Why It’s Good To Talk
Communication is at the heart of every business, whether it’s collaborating with an international team, delivering a winning sales pitch to a new customer or sending an email round the office to get everyone’s tea and coffee preferences.
In the 21st
century the options for communication have exploded, with text, email, Skype, live web chats, WhatsApp, social media and more. But did you know that 32% of customers still prefer to speak on the phone and only 3% would like to communicate with a business over social media.
Great for Customers
A phone call is an excellent tool for building rapport with a customer.
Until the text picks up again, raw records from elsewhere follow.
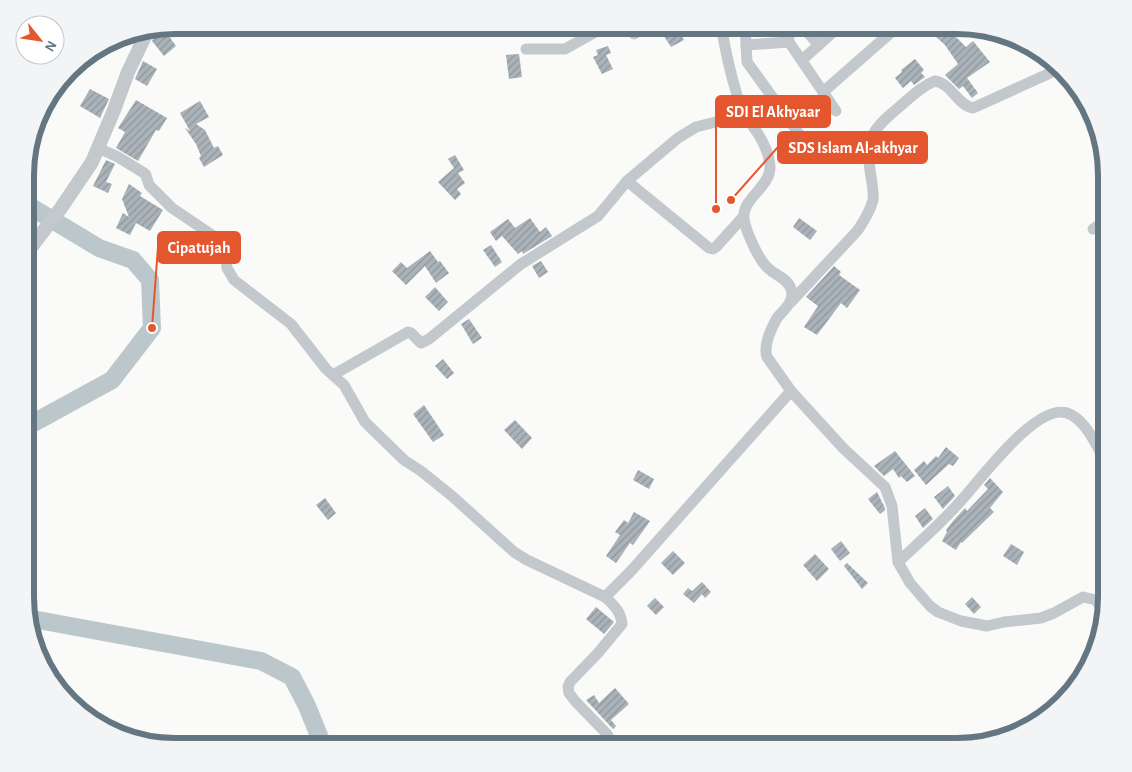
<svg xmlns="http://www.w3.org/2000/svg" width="1132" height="772" viewBox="0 0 1132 772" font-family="'Alegreya Sans',sans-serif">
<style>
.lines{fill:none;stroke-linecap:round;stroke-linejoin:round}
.river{stroke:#bbc7cb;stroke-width:18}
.building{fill:url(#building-hatch)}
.minor{stroke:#c3c8cc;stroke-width:11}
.tertiary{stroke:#c3c8cc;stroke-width:14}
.rim{fill:none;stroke:#657683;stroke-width:6}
.leader{fill:none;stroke:#e4572e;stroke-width:2}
.callout-dot{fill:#e4572e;stroke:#fff;stroke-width:2}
.callout{fill:#e4572e;stroke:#e4572e;stroke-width:2}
.callout-label{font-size:16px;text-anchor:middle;font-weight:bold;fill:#fff}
</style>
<defs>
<pattern id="building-hatch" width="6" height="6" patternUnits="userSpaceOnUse" patternTransform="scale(1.25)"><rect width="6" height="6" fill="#aab3b9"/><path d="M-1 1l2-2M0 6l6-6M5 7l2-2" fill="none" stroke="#8e969c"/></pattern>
</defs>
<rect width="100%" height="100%" fill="#fafaf8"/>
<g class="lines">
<g class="river">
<path d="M 26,204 L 99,248 L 133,260 L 150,280 L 152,328 L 112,380 L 26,427"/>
<path d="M 27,618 L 261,661 L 292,677 L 307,706 L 322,743 L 322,747"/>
</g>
</g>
<g class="building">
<path d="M 676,25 L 684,40 L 671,47 L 662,33 Z"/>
<path d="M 944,25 L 966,47 L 973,41 L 990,62 L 967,78 L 978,93 L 972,98 L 963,86 L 959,89 L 945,75 L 958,64 L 945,45 L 934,35 Z"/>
<path d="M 163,28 L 176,46 L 164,56 L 152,41 L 156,33 Z"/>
<path d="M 608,46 L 611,53 L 606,55 L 613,69 L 602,74 L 593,57 L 598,55 L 596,50 Z"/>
<path d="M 519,54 L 522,77 L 509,79 L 506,55 Z"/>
<path d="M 915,59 L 924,70 L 921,73 L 925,77 L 914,85 L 911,81 L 903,88 L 895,78 L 902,72 L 901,70 Z"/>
<path d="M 143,61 L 157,69 L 147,86 L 135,79 Z"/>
<path d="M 90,89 L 109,99 L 100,118 L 80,106 Z"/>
<path d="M 136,100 L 167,118 L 159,131 L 156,130 L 138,161 L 116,148 L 125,132 L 118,128 Z"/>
<path d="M 200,101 L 209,117 L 196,124 L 205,130 L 214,148 L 218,146 L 223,155 L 204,167 L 199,158 L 201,156 L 196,144 L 185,128 L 190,131 L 180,113 Z"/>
<path d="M 455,155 L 464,170 L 458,173 L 465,183 L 457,189 L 461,194 L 455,200 L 438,182 L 454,168 L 448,159 Z"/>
<path d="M 106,160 L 115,164 L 106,182 L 112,184 L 108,193 L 93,186 Z"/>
<path d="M 129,184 L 142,193 L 140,196 L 163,210 L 150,231 L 136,223 L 130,235 L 116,228 L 123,213 L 129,217 L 122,199 Z"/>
<path d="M 530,218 L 540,232 L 546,227 L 552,236 L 523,254 L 522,251 L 518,254 L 502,236 L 496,241 L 490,232 L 508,219 L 515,228 Z"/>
<path d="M 799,218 L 817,231 L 810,240 L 793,227 Z"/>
<path d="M 491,245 L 502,262 L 495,267 L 483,250 Z"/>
<path d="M 430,251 L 438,262 L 440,261 L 449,273 L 436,283 L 425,266 L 406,285 L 392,271 L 401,262 L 407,268 Z"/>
<path d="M 541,261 L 548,272 L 539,278 L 532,266 Z"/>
<path d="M 834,266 L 841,272 L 839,275 L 860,290 L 847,308 L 841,303 L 817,335 L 804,327 L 818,306 L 806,297 Z"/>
<path d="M 435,287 L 448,302 L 439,311 L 425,297 Z"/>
<path d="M 469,319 L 482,338 L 473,344 L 461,324 Z"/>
<path d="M 443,359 L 454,373 L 447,379 L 435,366 Z"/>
<path d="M 424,405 L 444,435 L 433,442 L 413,414 Z"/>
<path d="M 515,420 L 532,438 L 522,449 L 504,430 Z"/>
<path d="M 946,447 L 959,458 L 953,466 L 949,464 L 926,485 L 914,470 L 924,461 L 927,465 L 936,456 L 938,458 Z"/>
<path d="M 895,451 L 915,476 L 907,482 L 901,476 L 899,478 L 893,469 L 884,476 L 874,466 Z"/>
<path d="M 638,470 L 654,479 L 649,489 L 633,480 Z"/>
<path d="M 990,478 L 1003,492 L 990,508 L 994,512 L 962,543 L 961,542 L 956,550 L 942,541 L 947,532 L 946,530 L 953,521 L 965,508 L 967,511 L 988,489 L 984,485 Z"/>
<path d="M 948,486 L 955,496 L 943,509 L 934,497 Z"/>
<path d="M 877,492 L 885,508 L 885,510 L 880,514 L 868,499 Z"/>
<path d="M 325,498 L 336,513 L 328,520 L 316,505 Z"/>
<path d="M 925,508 L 933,519 L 923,528 L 915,516 Z"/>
<path d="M 634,512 L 650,521 L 633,545 L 630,543 L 616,563 L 606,556 L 620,535 L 615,532 L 624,520 L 628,523 Z"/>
<path d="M 841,541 L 850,553 L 840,561 L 831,549 Z"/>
<path d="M 1011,544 L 1024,552 L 1017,565 L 1003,556 Z"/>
<path d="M 673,551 L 685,563 L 673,575 L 661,563 Z"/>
<path d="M 815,554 L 829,569 L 817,581 L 803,565 Z"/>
<path d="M 847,563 L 868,583 L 862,589 L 844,566 Z"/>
<path d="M 702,582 L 711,592 L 705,598 L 702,594 L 694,603 L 683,594 L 688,588 L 692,591 Z"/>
<path d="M 972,597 L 981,607 L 974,614 L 965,604 Z"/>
<path d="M 655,598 L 664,607 L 656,615 L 647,606 Z"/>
<path d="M 596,607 L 614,622 L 604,634 L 586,619 Z"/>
<path d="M 615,688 L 629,704 L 611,720 L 616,726 L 613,729 L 586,700 L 594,695 L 599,703 Z"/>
</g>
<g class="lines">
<g class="minor">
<path d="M 628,25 L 634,34 L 649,25"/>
<path d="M 721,25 C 725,49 730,72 737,95 C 739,101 739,108 742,113 C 745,118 749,121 752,125 C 761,137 769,151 770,166 C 771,187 741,199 744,219 C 746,232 759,261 769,269 C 777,276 788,279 791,289 C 795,302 784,309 777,318 C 771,329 763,345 767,357 L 791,391 L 843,448 L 885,487 L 892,506 L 898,562 L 910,583 L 930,606 L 938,612 L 961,621 L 987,626 L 1004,622 L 1041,618 L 1054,613 L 1083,597 L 1096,600 L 1105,613"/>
<path d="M 745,25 L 747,62 L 815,156"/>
<path d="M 788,25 L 789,42 L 836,111"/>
<path d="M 801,25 L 819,45"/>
<path d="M 746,45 L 789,42"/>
<path d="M 526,49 L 565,49 L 608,25"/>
<path d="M 802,60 L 841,25"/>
<path d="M 823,92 L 896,28"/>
<path d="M 98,148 L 118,157 L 144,173 L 146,175 L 149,185 L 172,208 L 218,239 L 226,253 L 227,268 L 234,280 L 291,324 L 326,369 L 344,385 L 365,422 L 404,460 L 421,471 L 452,496 L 514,552 L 527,560 L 605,597"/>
<path d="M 627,181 L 709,248 L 713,249 L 716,247 L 743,217"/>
<path d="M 1093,229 L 1102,223 L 1107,217"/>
<path d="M 791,302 L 858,230 C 864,221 870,211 873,200 C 874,193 872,184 871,177 C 865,140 870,131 898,108 C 910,98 921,86 935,81 C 951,83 957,105 973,108 L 1059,69"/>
<path d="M 333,375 L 408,332 L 411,333 L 421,343 L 429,339 L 521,264 L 598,216 L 627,181 L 678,138 L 696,127 L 743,115"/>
<path d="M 898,562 C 919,543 940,524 959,503 C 979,482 1035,403 1067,413 C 1087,420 1096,447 1107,463"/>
<path d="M 614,747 L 607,734 L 575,701 L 569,693 L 568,687 L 570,682 L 598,653 L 622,624 C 621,612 614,605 605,597 L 631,571 L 791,391"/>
</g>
<path class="tertiary" d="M 26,254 L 61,208 L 92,162 L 114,110 L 128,72 L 148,30"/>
</g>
<path d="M0 0H1132V772H0ZM175 34H957A141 141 0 0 1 1098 175V597A141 141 0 0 1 957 738H175A141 141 0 0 1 34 597V175A141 141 0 0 1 175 34Z" fill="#f3f4f5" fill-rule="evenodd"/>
<path class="rim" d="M175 34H957A141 141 0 0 1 1098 175V597A141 141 0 0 1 957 738H175A141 141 0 0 1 34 597V175A141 141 0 0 1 175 34Z"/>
<path class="leader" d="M716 209L716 112M731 200L778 147M152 328L158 247"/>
<g class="callout-dot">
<circle cx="716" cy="209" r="5"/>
<circle cx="731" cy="200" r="5"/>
<circle cx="152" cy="328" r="5"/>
</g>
<g class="callout">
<rect x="716" y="96" width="114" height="31" rx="5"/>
<rect x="778" y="132" width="149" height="31" rx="5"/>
<rect x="158" y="232" width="82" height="31" rx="5"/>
</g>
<g class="callout-label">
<text x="773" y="117">SDI El Akhyaar</text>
<text x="853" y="153">SDS Islam Al-akhyar</text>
<text x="199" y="253">Cipatujah</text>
</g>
<g transform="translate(40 40) rotate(120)"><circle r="24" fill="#ffffff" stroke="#c1c8cd"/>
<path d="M0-4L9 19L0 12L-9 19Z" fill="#e4572e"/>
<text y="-8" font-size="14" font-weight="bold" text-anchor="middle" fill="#657683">N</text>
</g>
</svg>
Albert Mehrabian wrote in his 1971 text “Silent Messages” that tone of voice accounted for 38% of the information encoded within a statement – needless to say, tone of voice is absent from all text-based communications.
Socially we tend to be more polite on the phone, people rarely start emails by asking how someone’s day is going or even by introducing ourselves. These small gestures can go a long way toward building a rapport and for whatever reason, they seem to come more naturally over the phone when compared to the abrupt nature of most emails.
Even in today’s rapidly technologized age many customers still feel unsure about using digital technology for communication for reasons such as age, technical knowhow, disability or security. For these customers especially it is important to have robust and professional telephone communications in place.
Great for Teams
For teams to work together well, they need to know each other. When everyone worked in an office together this was easy, but today a “team” may exist across continents, meeting in person rarely (or even never). In order to maintain rapport and a good working relationship it is a good idea for people to talk – and we mean actually talk – to each other. Inflection, accent and tone tells us more about a person than their mail signature does and it’s important that team members feel like they know each other as people – not just as addresses or icons in a list of contacts.
For more staff with dyslexia or a visual impairment, the option of non text-based communications methods is vital.
Phone calls have been around for over 150 years and they’re not going anywhere soon - because no matter how many communications tools we have access to, some ideas are just better delivered through speech.